Software, technology, sysadmin war stories, and more. Feed
Monday, November 21, 2011

Baby 1, mail server disk 0

I remember my first encounter with the dancing baby. It was years ago, back when that file started making the rounds.

I was running a POP mail server for about 1500 users. It was a little Pentium 90 box with a 4 GB disk just for mail. That particular drive usually sat at the 60% mark. 4 GB was considered a fairly big drive at the time, and things had been fine for the two years or so that we had been using it.

Then the baby landed. It's not so much that someone got it and forwarded it. That by itself wouldn't be a huge deal. It was a 40 MB file which was massive by most standards back then, but we could have handled it without too much trouble. The problem is one of multiplication.

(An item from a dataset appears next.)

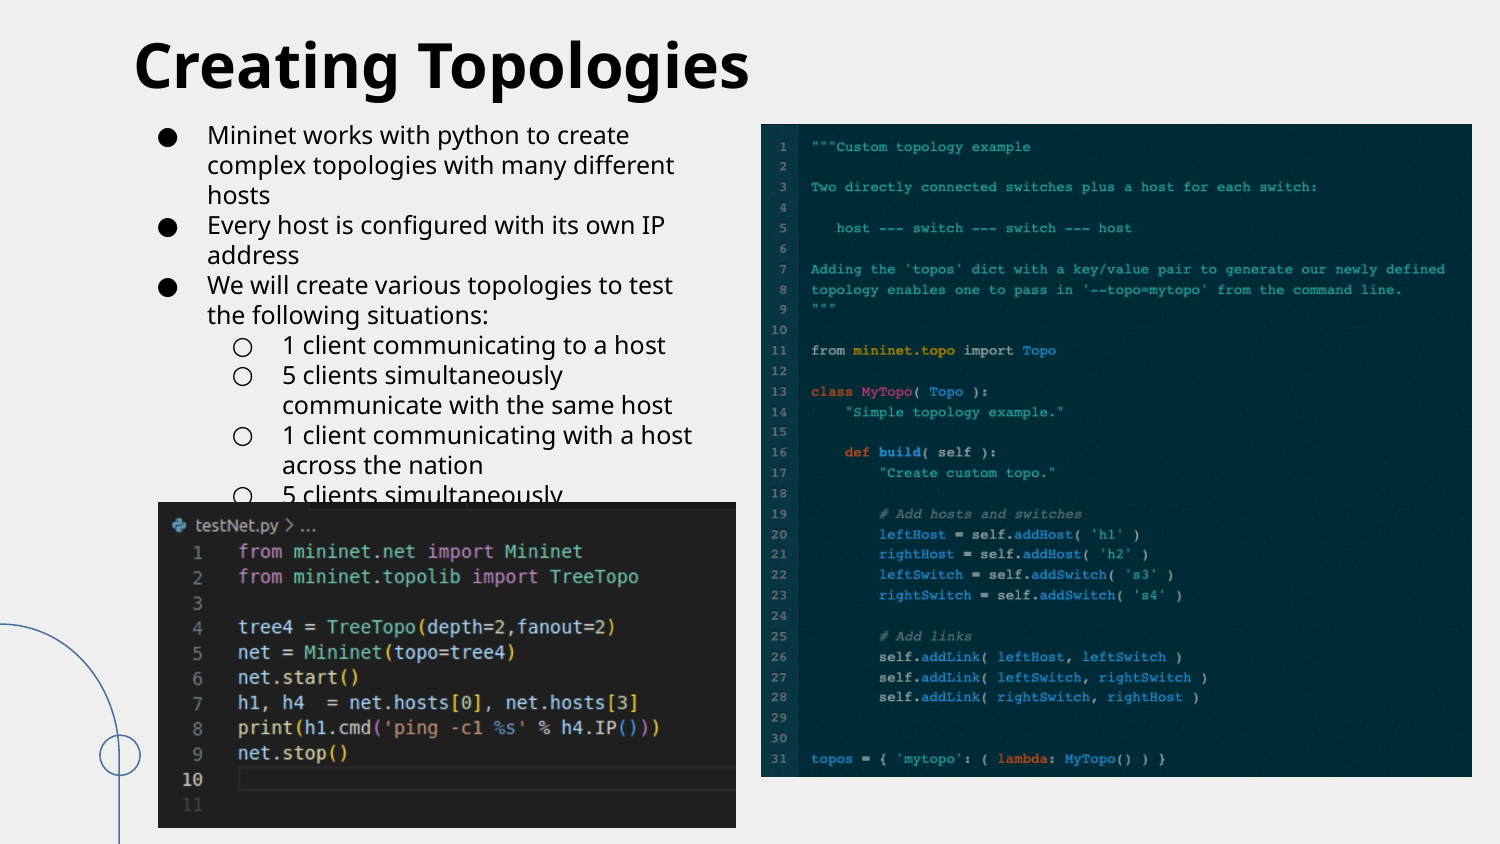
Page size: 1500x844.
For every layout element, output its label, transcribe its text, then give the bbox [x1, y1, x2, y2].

We had a bunch of mailing lists set up for our users. Every site had a dozen or so with different groups of people: everyone, just teachers, just staff, just this, just that, and so on. You might have 100 or so people on any one list. We were running majordomo in a fairly loose mode, such that anyone could send anything to any list if they were an internal user.

So then it happened. Someone mailed the 100 recipients on a list that 40 MB dancing baby file. That's 4 GB of base64 attachment gunk that hadn't been there moments earlier. sendmail did its job as expected and promptly filled up the mail drive.

That's when everything hit the fan. Nothing new could be created on there since it was at 100% utilization. Incoming mail started being rejected with 4xx errors. Worse, the users couldn't fetch the actual message and lighten the load because the POP server needed to open a temp file of some kind, and it couldn't do that due to the space situation.

It was an embarrassing mess. I had to fix it by groveling around in raw mailboxes to excise the little dancing demon. Then we had a little chat with the user in question and let them know exactly how things went bad. Then we asked them to never do it again.

I'd like to say that we used this opportunity to build a better system which was resilient to such use cases, but that stuff never happened. We just kept doing things the hard way.